- Genre: Reality television
- Starring: EJ Johnson; Elisa Johnson; Samaria Smith; Sanaz Panahi; Drew Mac;
- Country of origin: United States
- Original language: English
- No. of seasons: 1
- No. of episodes: 6

Production
- Executive producers: Gennifer Gardiner; David Leepson; Brian Zagorski; Eric Kranzler; Doron Ofir;
- Production location: New York City
- Running time: 42 minutes
- Production companies: ITV Entertainment; GGTV; Leepson Bounds Entertainment;

Original release
- Network: E!
- Release: June 19 – November 3, 2016

Related
- Rich Kids of Beverly Hills

= EJNYC =

American reality television series

EJNYC is an American reality television series that premiered on the E! cable network, on June 19, 2016. The reality show follows the life of EJ Johnson who moves back to New York City.
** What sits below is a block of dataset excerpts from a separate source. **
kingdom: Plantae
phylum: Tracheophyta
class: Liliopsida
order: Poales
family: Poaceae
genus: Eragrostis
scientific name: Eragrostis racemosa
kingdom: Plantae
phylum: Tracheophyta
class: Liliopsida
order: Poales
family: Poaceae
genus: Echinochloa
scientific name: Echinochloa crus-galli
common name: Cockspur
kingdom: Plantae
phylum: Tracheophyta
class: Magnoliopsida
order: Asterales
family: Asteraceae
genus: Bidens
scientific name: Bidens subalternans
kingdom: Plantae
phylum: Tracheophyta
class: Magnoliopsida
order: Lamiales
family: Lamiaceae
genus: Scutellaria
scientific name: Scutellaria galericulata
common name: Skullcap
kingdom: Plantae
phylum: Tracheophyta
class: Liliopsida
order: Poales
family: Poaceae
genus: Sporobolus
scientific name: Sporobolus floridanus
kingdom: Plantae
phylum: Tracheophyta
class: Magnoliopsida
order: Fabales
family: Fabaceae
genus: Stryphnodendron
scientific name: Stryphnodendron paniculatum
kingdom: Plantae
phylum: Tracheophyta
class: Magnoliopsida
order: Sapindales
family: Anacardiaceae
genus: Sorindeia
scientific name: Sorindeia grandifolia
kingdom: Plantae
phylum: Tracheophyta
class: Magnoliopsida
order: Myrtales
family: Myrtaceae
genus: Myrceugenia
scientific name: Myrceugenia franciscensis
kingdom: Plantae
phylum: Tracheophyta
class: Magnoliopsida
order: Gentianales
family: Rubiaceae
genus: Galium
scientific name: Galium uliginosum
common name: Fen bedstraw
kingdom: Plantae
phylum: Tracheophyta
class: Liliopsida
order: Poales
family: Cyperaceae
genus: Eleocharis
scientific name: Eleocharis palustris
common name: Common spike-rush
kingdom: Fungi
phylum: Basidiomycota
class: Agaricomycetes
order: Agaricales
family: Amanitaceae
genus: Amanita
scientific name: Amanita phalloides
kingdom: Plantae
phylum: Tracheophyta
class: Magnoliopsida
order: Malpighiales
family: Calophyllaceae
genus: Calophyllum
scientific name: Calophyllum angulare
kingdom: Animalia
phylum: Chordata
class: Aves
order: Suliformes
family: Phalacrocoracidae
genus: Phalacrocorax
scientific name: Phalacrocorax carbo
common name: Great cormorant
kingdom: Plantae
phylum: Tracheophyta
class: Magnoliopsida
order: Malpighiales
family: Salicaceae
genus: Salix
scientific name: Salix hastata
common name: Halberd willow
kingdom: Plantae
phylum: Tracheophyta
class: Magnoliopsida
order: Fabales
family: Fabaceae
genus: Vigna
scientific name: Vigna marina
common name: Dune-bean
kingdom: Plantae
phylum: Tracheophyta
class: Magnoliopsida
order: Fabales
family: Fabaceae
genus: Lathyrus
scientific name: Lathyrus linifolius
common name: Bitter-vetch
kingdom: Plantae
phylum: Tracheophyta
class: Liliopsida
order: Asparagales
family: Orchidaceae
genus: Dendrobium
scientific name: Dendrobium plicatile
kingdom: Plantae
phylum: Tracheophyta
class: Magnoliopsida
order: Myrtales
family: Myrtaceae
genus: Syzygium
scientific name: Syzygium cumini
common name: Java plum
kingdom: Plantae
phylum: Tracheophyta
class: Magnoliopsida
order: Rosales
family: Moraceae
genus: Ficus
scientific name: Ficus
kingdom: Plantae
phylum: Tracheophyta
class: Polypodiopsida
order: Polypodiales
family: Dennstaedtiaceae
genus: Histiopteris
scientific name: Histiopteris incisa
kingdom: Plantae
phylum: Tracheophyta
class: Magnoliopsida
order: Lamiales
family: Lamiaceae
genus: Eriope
The show is a spin-off of Rich Kids of Beverly Hills.

== Production ==
The show and cast was announced on June 14, 2016 via E! News.

On November 3, 2016, it was announced that the show will not be returning along with Rich Kids of Beverly Hills.

==Cast==
The series also features some of his friends and family, referred to as #Glamtourage, including his sister Elisa Johnson, and friends Samaria Smith and Sanaz Panahi.

Lyric McHenry, a cast member, died in August 2018.